[Collected data]
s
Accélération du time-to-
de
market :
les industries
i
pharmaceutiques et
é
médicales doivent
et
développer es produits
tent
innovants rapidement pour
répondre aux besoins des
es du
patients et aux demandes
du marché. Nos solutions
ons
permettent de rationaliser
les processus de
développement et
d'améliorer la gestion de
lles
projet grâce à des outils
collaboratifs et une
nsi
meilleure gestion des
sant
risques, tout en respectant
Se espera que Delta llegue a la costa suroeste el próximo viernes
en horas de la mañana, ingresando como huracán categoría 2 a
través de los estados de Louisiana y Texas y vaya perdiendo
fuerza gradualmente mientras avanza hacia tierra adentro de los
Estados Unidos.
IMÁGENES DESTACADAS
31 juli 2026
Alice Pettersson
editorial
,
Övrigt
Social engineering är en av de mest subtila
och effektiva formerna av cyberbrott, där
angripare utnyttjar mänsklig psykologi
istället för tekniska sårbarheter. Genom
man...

---

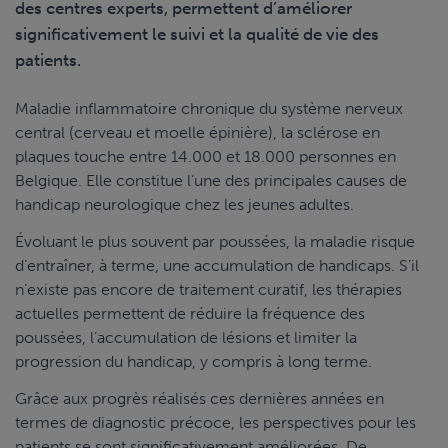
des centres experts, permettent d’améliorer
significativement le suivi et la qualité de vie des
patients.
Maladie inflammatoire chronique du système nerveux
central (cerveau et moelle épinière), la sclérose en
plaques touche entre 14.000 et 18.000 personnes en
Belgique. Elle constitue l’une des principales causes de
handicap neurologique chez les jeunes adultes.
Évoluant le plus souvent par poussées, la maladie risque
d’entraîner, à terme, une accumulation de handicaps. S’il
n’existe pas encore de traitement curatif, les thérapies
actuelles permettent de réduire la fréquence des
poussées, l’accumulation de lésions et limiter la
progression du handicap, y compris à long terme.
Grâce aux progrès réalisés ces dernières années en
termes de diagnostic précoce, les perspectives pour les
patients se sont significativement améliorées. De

• Brief:
Copy down every line of the entries containing the word "pour".

• Result for this task:
innovants rapidement pour
termes de diagnostic précoce, les perspectives pour les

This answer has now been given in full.